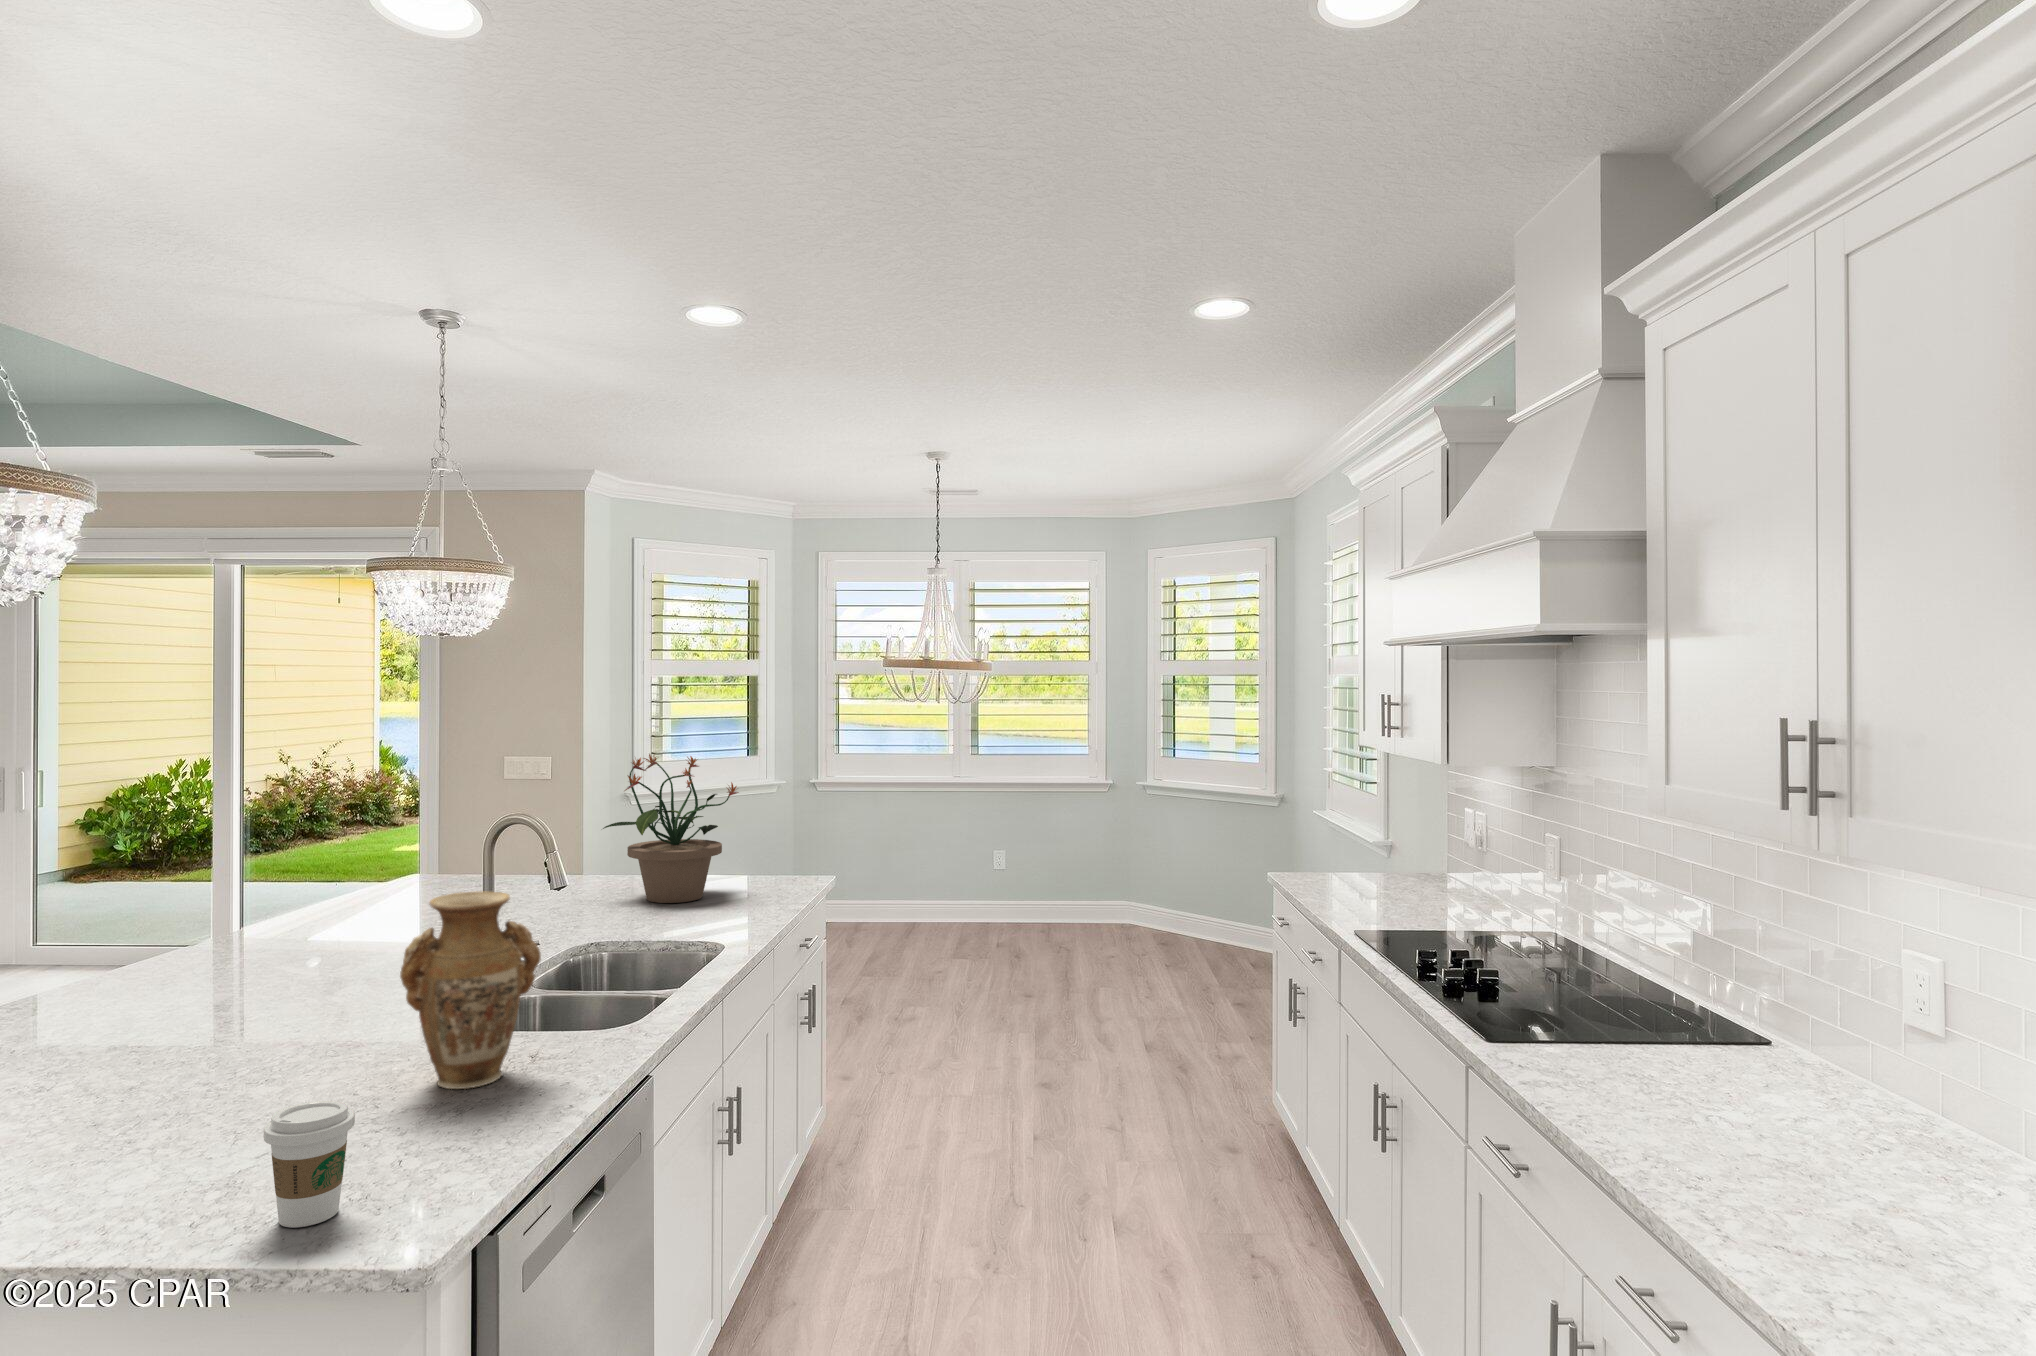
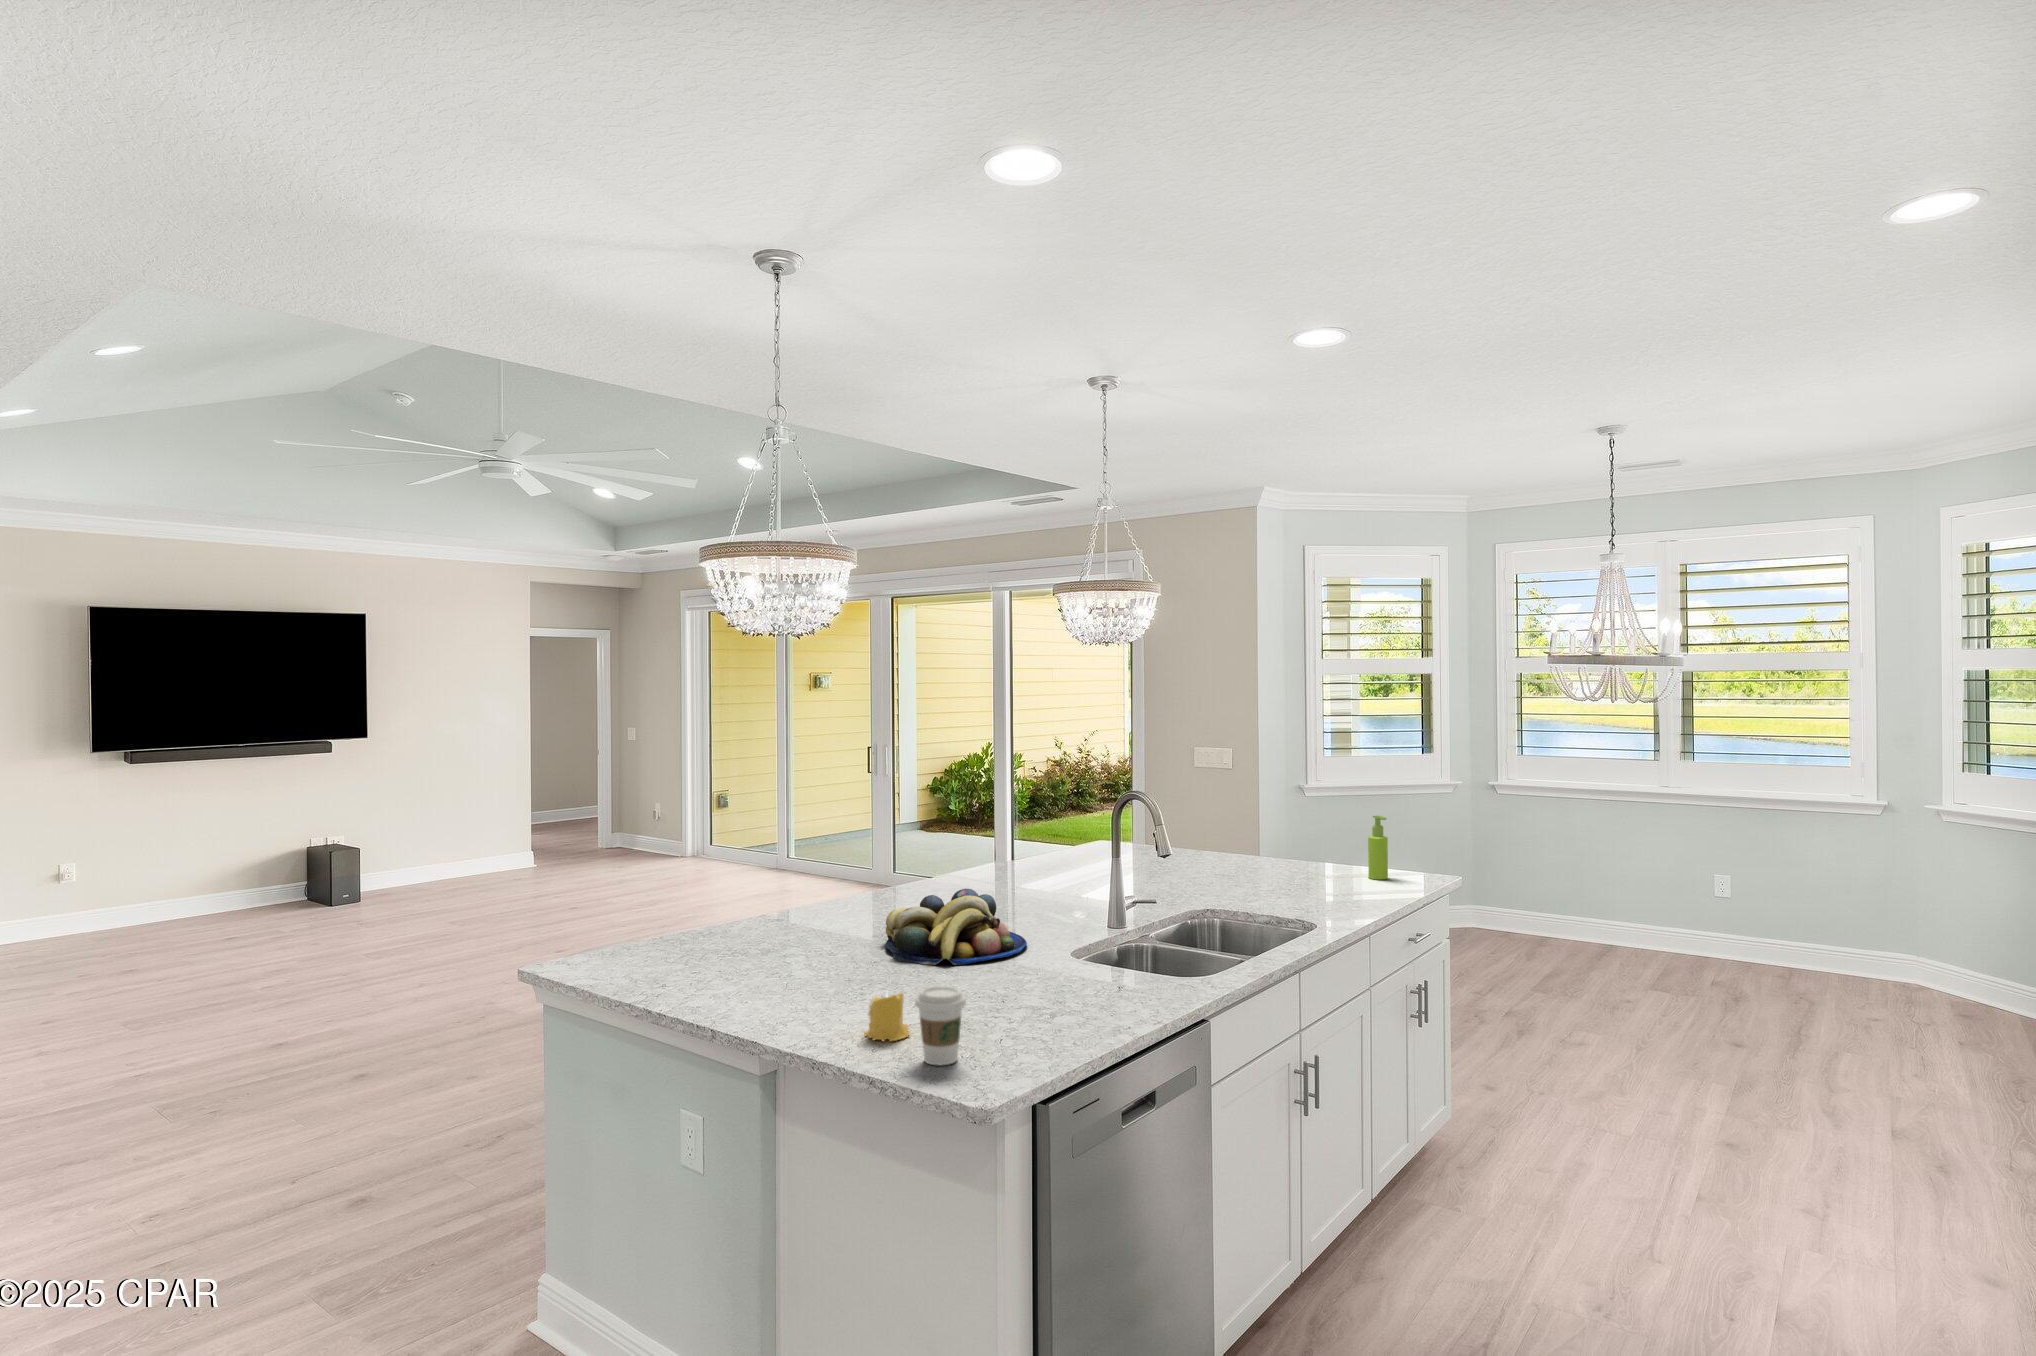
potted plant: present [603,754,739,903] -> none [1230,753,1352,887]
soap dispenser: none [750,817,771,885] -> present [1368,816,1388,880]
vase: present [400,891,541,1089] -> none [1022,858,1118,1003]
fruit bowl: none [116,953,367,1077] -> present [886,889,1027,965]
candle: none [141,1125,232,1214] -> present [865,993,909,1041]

════════════════════

■ EXERCISE AIM:
Copy out the lines from the line containing "fruit bowl: none" to the end of the listing above, without alteration.

■ ANSWER SPACE:
fruit bowl: none [116,953,367,1077] -> present [886,889,1027,965]
candle: none [141,1125,232,1214] -> present [865,993,909,1041]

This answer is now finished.